NRW-Innenminister Ralf Jäger (SPD) hat Ende Dezember als Reaktion auf die Neonazi-Mordserie angekündigt, den Kampf gegen Rechtsextremismus und Rechtsterrorismus zu verschärfen. Es gehe darum, "den braunen Sumpf mit allen rechtlich möglichen Mitteln trocken zu legen", sagte Jäger am Donnerstag vor Heiligabend im Düsseldorfer Landtag. Rechtsextremisten sollten nicht mehr legal an Waffen kommen. Zudem solle der Ermittlungsdruck auf die rechte Szene „maximal“ erhöht werden. Des weiteren sei geplant, ein Kompetenzzentrum Rechtsextremismus im Landeskriminalamt einzurichten und die Prävention zu intensivieren, um Kinder und Jugendliche vor dem Abrutschen in die rechte Szene zu schützen. Diese ist in NRW vor allem durch die Autonomen Nationalisten vertreten.
Alle Jahre wieder: Nazi-Aufmarsch in Dortmund
In NRW haben sich die Autonomen Nationalisten in mehreren Städten eingenistet: Aachen, Dortmund, Wuppertal und Radevormwald gelten als Hochburgen der Rechtsradikalen, auch wenn die Stadtväter und Behörden diesen Terminus stets vermeiden. Dortmund war in diesem Jahr erneut Schauplatz eines Neonazi-Aufmarschs.

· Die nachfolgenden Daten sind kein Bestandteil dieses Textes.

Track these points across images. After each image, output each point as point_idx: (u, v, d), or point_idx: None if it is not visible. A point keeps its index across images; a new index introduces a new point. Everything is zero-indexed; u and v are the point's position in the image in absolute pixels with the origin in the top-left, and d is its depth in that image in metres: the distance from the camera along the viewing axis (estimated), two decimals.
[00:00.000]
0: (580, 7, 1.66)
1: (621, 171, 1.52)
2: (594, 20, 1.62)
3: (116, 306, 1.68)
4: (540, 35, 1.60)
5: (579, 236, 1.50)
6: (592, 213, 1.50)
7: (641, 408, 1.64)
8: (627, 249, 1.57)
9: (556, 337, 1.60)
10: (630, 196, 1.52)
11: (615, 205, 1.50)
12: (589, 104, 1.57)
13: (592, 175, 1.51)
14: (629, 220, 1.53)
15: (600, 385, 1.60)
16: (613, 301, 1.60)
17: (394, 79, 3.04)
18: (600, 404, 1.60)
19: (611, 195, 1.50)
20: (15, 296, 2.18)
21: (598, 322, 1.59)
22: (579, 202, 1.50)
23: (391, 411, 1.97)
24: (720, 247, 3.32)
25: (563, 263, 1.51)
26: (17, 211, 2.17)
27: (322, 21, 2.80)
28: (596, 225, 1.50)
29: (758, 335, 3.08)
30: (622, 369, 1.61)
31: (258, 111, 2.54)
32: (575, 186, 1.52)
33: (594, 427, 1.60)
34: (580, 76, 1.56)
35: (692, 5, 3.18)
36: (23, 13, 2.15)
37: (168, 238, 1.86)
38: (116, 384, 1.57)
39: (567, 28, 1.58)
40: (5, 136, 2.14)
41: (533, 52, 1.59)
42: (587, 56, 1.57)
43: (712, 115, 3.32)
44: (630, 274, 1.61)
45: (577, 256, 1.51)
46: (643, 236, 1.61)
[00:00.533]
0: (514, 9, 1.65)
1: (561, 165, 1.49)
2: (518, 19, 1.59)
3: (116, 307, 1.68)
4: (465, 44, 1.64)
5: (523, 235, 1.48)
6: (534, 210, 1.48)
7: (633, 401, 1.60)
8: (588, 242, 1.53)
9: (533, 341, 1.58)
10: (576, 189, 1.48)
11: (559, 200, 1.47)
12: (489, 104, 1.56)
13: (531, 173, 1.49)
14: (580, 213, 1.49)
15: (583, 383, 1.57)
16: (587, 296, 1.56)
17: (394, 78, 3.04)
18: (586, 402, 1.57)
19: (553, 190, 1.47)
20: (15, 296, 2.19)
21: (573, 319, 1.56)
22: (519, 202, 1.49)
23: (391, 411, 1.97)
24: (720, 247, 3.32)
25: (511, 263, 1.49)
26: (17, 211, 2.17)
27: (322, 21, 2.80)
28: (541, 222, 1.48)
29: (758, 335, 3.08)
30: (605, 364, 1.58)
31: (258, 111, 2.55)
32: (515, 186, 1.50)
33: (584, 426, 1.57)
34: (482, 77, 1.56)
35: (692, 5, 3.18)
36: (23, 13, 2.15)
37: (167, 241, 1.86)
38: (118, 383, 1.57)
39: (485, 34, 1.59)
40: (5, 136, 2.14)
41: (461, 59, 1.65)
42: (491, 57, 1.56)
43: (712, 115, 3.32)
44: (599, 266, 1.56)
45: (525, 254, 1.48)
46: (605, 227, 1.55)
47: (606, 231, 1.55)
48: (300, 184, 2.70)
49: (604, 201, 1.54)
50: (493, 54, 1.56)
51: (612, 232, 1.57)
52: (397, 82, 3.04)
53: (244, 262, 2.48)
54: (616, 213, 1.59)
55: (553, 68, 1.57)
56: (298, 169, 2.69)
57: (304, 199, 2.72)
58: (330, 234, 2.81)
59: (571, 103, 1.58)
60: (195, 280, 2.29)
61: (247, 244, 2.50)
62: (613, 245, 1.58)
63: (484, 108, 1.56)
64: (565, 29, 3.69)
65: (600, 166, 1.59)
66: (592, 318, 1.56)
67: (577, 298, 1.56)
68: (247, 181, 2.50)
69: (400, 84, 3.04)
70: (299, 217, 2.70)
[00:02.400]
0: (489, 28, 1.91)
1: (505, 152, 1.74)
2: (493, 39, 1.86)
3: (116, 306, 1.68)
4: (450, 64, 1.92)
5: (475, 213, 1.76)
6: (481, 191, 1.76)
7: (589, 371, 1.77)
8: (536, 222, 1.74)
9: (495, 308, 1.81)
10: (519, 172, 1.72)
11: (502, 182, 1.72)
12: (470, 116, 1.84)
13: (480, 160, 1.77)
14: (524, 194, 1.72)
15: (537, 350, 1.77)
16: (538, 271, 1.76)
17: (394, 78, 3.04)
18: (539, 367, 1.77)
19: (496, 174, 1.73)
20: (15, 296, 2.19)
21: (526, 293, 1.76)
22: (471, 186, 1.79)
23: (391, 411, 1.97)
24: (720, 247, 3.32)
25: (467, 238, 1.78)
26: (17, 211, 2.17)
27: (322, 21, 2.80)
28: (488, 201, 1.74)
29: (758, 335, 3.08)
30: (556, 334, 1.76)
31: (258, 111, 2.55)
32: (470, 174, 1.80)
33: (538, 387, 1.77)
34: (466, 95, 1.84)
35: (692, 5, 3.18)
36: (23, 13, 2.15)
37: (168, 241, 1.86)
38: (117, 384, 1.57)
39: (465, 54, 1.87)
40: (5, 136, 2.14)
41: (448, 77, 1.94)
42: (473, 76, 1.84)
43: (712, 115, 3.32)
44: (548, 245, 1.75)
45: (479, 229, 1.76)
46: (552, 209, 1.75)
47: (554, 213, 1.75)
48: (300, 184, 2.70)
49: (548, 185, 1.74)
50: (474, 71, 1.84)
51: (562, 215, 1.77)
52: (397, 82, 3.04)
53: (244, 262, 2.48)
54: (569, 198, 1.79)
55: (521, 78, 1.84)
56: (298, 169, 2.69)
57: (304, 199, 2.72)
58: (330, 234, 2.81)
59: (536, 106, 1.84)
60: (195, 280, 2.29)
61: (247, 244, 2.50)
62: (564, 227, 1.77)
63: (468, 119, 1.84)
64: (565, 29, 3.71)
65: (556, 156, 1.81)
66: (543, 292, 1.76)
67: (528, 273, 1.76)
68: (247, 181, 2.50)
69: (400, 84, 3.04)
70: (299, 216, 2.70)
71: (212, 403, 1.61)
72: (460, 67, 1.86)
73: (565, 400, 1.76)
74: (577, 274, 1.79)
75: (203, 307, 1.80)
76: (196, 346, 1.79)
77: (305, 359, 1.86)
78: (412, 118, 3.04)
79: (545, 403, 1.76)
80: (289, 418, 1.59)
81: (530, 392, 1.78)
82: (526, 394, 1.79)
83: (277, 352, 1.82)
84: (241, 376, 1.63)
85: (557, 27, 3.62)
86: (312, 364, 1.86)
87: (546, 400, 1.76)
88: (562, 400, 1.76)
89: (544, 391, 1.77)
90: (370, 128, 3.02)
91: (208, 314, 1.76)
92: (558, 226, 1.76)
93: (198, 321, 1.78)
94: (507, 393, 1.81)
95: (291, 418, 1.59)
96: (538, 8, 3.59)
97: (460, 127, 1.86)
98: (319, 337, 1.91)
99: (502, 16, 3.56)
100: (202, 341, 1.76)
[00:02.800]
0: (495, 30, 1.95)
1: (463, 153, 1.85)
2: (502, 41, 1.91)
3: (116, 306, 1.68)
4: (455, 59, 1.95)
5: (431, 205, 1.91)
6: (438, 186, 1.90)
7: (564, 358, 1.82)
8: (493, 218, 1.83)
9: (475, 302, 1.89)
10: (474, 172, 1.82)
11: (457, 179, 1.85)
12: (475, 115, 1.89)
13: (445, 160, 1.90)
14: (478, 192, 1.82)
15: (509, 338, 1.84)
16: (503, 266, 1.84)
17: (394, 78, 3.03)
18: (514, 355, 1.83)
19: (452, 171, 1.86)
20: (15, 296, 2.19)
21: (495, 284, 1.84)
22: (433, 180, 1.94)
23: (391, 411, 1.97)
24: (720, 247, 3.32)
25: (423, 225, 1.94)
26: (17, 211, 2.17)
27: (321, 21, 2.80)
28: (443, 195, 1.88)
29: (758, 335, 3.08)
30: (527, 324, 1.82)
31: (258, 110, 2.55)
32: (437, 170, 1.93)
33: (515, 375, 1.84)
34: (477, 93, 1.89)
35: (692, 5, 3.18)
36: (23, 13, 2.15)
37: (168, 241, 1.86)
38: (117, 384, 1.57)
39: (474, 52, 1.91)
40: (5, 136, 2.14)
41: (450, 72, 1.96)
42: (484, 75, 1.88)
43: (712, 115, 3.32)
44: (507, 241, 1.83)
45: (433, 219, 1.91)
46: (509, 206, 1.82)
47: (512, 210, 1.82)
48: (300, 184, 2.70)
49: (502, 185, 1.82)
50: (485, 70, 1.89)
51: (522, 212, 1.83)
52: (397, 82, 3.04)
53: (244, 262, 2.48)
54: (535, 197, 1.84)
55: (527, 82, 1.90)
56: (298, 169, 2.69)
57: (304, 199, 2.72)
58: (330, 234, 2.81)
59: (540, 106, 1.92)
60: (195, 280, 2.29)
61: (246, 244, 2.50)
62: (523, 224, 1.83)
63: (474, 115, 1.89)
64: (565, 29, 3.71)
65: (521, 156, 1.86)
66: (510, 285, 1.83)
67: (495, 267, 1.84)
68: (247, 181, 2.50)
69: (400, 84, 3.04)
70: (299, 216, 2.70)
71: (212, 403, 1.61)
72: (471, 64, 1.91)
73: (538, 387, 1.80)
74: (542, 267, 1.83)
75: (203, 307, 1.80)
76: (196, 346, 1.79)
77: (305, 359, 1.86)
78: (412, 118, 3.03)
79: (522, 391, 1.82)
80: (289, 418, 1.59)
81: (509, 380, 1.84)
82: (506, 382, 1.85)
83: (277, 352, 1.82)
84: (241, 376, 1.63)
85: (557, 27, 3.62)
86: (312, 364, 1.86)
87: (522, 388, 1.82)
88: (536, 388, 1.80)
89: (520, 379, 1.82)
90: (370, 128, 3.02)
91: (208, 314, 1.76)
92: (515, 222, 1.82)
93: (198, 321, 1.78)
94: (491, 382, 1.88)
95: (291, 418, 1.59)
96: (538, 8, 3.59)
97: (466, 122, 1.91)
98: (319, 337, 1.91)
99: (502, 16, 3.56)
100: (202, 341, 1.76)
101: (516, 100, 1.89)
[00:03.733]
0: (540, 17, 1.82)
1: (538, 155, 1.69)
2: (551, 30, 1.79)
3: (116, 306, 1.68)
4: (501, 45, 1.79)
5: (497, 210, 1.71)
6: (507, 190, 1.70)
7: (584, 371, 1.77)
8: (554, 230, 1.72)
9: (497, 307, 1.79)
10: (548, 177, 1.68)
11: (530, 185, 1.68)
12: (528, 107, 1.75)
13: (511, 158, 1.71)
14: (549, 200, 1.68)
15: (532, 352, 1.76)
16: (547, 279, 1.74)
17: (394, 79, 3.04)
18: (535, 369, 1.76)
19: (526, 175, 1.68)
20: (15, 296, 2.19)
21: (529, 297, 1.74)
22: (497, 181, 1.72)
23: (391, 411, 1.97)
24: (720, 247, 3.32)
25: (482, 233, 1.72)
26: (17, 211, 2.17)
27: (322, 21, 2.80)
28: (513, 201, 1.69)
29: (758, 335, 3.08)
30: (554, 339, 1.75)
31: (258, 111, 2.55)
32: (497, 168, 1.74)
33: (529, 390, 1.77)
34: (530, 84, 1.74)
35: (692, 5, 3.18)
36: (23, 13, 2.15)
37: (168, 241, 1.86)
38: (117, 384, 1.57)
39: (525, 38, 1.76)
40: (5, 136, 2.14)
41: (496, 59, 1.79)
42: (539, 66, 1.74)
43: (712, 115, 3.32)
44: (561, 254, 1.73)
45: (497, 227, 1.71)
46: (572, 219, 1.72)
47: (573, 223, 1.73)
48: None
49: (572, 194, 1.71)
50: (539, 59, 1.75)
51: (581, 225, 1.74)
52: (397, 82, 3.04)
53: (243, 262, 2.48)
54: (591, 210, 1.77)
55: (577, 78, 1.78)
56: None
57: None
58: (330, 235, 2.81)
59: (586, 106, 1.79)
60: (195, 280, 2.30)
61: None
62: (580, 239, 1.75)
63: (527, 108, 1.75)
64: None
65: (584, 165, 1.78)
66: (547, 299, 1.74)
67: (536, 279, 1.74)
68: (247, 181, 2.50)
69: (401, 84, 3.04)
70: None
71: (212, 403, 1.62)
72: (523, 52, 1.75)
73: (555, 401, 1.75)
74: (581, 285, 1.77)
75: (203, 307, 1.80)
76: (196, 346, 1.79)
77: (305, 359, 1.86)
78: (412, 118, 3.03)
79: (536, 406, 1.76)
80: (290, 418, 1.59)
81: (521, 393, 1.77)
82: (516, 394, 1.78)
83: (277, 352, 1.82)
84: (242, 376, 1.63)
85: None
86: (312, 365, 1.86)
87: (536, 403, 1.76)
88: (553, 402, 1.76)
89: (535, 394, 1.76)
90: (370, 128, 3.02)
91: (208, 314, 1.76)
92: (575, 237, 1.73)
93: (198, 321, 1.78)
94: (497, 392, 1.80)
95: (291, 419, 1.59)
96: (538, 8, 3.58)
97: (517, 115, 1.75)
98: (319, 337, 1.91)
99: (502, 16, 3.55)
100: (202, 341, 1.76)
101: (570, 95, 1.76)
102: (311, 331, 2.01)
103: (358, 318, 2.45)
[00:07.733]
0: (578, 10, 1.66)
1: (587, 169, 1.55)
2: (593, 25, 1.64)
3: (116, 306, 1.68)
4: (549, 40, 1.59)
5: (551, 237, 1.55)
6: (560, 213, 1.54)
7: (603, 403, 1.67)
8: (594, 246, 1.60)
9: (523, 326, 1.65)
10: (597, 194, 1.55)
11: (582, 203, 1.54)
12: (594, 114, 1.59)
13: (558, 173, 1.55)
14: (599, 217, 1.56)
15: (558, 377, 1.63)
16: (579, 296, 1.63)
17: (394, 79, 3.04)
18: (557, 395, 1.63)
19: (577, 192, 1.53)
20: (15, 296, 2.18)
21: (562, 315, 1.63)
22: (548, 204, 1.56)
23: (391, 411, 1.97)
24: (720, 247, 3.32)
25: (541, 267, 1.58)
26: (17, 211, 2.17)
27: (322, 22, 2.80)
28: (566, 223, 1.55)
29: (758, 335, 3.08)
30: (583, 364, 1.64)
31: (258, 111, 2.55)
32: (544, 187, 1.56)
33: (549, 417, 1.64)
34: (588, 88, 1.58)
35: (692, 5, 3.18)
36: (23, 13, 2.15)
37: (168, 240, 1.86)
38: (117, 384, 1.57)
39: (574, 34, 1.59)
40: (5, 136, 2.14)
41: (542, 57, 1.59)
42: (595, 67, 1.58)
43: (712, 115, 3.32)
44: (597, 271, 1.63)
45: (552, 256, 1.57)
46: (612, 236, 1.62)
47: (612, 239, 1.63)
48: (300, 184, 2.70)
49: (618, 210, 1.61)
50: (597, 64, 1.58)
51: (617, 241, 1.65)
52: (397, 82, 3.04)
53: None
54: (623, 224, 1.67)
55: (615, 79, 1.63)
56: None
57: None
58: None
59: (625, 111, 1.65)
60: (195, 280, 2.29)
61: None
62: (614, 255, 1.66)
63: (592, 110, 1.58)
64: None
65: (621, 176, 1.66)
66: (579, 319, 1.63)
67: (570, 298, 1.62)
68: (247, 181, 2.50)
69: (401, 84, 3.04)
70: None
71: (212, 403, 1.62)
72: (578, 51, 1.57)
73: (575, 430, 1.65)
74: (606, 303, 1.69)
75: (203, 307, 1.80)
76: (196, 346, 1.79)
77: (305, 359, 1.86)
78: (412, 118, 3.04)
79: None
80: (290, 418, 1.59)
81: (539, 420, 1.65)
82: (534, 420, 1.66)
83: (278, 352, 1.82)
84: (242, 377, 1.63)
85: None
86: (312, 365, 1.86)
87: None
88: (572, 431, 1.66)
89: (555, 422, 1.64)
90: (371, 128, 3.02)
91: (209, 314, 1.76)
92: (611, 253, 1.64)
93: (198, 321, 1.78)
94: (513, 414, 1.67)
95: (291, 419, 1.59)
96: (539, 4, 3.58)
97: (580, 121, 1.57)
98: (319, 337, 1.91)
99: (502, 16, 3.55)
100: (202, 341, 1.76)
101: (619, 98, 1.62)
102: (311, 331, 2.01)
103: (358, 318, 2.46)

Am 3. September nutzten die Organisatoren wieder den Antikriegstag, um auf ihre rechten Ideen aufmerksam zu machen. Die Stadt befand sich im Ausnahmezustand. Etwa 4000 Polizisten sollten für Ordnung sorgen. Auch Wasserwerfer waren im Einsatz. Etwa 10.000 Dortmunder stellten sich den etwa 700 Rechten erfolgreich entgegen und blockierten auf einer Route den Demonstrationsweg. Der Großteil der Demonstranten blieb friedlich, wenngleich es einige Scharmützel zwischen etwa 1500 gewaltbereiten Linksautonomen und der Polizei gegeben hat, bei denen 42 Beamte verletzt wurden. Die Polizei nahm insgesamt 291 Personen in Gewahrsam.
NPD-Leaks
Das Internet erleichtert den Rechten die Organisation und Koordination solcher Aufmärsche. Es hilft ihnen außerdem, sich zu vernetzen, ihre Ideologie zu breiten und damit neue Anhänger zu gewinnen. Etwa 1000 Seiten rechtsextremer Betreiber hat der Verfassungsschutz dieses Jahr im Internet gezählt. Nicht immer jedoch sind die Seiten und Server der Rechten auch gut gesichert. Zum zweiten Mal seit 2008 ist es Hackern im Februar gelungen, 60000 Mails von NPD-Mitgliedern größtenteils aus Sachsen-Anhalt abzufischen, die dann verschiedenen Medien zugespielt wurden. Dabei kam zum Vorschein, wie große das Finanz- und Organisationschaos innerhalb der Partei ist und wie groß menschenverachtendes Gedankengut ist. So ist von „Negerkindern“ und „Bimbos“ die Rede. Mails wurden auch gern mit dem strafbaren „deutschen Gruß“ beendet – oder mit dem Kürzel 88. Das Kürzel der rechtsextremen für Heil Hitler.
Die Feuerwehr
Und dann wäre da noch Gladbeck. Nachdem sich die Stadtspitze Anfang des Jahres schon gezwungen sah, eine Kommission einzusetzen, um die Hitlergruß-Affäre bei der Freiwilligen Feuerwehr zu untersuchen, wurde im Dezember der nächste Skandal bei den Löschern bekannt. Im Internetportal Facebook äußerten sich mehrere Mitglieder der Freiwilligen Feuerwehr fremdenfeindlich und rassistisch. Einem türkischen Sänger sollte zum Beispiel „der Gnadenschuss gegeben werden“. Zudem fiel auch dieser Satz: „Ihr wisst Bescheid, wenn der Alarm (bei Türken, Anm. der Redaktion) kommt, trinkt erst mal noch zwei Bier, bevor ihr losfahrt“. Ein Ermittlungsverfahren gegen die Mitarbeiter ist eingeleitet.
In dem Abschlussbericht der Kommission, die den Fall mehrerer Jugendfeuerwehrleute untersuchte, die den Hitlergruß zeigten, hieß es übrigens, dass es „keine Anhaltspunkte gibt, die auf rechtsradikale Tendenzen innerhalb der Gladbecker Feuerwehr schließen lassen“.